Washington has denied claims its warship was 'expelled' and says it will continue to sail in the region
China claims it monitored and "warned off" a US Navy destroyer, after detecting it near the Paracel Islands in the South China Sea on Thursday. This comes as tensions between Beijing and Washington in the region continue to grow.
The guided-missile destroyer USS Milius "illegally entered" into Chinese territorial waters, Senior Colonel Tian Junli, a spokesman for the country's Navy Southern Theater Command, stated in a press release. The move "has seriously jeopardized peace and stability in the South China Sea," the official added.
The incident occurred near the Paracel islands as sea and air forces tracked the US destroyer "in accordance with the law, and warned it off." Tian added that the Navy was ready to "take all necessary measures to safeguard national sovereignty, security as well as peace and stability" in the region.
The United States has denied the claim that the USS Milius was driven away by China's warnings.
The Navy's 7th Fleet spokesman, Lieutenant (junior grade) Luka Bakic, told Associated Press on the same day that the warship was "conducting routine operations in the South China Sea and was not expelled." He added that the US would "continue to fly, sail, and operate wherever international law allows."
The Paracel Islands are a disputed archipelago in the South China Sea. While de-facto governed by China, who call them the Xisha islands, they are also claimed by Vietnam and Taiwan. Washington does not recognize China's sovereignty of the islands and has called it "unlawful" and posing "a serious threat to the freedom of the seas."
Similar incidents with American warships "caught trespassing" near the Paracel Islands have happened before. Destroyer USS Benfold was "warned away" from the region by the Chinese Navy twice in 2022, once in January and again in June.

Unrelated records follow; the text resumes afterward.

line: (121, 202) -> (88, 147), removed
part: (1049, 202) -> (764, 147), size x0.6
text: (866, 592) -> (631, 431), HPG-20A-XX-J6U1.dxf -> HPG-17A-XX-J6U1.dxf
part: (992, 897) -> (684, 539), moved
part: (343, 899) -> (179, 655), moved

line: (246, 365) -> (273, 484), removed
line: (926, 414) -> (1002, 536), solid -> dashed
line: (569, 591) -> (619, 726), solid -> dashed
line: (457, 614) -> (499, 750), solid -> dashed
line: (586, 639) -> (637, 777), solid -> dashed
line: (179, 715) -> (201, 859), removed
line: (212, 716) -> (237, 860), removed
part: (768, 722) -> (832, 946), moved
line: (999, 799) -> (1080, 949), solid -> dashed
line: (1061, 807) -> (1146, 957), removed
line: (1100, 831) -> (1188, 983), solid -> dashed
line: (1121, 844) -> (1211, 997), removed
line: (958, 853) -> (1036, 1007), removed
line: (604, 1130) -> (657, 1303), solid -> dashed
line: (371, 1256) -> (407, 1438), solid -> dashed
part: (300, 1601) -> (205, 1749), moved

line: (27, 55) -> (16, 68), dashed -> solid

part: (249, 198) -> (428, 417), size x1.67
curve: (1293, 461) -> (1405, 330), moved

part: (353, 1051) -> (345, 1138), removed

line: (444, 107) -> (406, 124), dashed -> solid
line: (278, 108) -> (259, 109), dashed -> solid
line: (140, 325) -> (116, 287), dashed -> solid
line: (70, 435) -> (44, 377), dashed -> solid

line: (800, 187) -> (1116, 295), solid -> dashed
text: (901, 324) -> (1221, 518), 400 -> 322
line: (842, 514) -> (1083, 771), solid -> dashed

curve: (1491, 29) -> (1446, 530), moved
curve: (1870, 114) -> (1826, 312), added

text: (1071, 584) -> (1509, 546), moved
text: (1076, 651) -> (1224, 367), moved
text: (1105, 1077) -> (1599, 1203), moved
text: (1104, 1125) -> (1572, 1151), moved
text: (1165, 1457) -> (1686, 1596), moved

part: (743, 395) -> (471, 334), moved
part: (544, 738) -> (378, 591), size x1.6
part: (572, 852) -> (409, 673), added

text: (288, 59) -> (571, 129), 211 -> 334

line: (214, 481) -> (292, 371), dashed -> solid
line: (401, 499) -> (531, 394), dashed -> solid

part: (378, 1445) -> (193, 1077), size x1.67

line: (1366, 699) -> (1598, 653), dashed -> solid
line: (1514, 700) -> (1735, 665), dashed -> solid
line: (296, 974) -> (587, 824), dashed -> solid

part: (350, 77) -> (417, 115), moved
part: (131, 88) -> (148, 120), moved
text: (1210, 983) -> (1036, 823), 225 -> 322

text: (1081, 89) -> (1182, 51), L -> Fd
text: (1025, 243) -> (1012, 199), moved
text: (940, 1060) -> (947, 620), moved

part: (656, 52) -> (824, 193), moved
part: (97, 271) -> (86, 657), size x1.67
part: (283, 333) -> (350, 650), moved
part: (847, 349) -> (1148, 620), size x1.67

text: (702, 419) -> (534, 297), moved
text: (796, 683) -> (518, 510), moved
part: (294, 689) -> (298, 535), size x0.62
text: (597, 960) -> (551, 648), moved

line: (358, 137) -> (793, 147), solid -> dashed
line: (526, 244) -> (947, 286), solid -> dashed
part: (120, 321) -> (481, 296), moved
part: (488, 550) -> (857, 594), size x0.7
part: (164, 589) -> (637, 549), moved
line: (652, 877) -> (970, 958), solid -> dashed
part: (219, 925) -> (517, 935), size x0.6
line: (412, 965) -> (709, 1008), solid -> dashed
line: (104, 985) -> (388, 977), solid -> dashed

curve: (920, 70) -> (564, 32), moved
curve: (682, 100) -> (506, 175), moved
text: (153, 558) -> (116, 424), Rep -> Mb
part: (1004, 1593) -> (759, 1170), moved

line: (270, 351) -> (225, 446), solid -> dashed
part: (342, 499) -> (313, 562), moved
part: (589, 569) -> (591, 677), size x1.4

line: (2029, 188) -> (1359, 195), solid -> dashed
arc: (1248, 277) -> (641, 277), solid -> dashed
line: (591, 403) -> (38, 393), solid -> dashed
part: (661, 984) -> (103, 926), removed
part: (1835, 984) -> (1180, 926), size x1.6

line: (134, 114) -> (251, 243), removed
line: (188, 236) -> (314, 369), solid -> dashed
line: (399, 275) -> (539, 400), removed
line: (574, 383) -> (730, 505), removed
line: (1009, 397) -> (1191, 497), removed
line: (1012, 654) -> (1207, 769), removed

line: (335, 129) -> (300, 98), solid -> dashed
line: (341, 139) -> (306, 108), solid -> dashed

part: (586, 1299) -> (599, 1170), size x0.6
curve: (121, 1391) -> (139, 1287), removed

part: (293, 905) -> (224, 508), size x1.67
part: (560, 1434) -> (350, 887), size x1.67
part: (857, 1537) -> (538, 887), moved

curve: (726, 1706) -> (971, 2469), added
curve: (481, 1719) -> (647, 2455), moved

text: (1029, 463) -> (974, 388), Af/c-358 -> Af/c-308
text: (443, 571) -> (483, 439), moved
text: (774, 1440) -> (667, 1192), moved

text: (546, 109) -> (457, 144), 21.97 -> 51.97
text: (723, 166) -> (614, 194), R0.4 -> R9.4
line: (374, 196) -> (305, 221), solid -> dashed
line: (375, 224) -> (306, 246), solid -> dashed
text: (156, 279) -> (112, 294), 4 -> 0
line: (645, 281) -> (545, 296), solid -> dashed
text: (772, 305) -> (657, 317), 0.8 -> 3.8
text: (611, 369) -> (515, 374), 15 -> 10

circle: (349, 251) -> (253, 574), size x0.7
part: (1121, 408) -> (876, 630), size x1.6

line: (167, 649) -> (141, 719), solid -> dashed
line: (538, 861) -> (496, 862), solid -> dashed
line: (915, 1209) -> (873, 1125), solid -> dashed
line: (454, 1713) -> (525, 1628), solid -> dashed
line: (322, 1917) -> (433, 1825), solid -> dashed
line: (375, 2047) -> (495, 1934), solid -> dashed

In November, warship USS Chancellorsville was subject to the same treatment by Beijing, as it sailed past the Spratly Islands in the South China Sea, another disputed territory. The US Navy claimed in a press release that it was a Freedom of Navigation Operation (FONOP) that signified their "continued commitment" to defend the right to sail wherever international law allows by "challenging restrictions on innocent passage imposed by the People's Republic of China" as well as other claimants to the territory.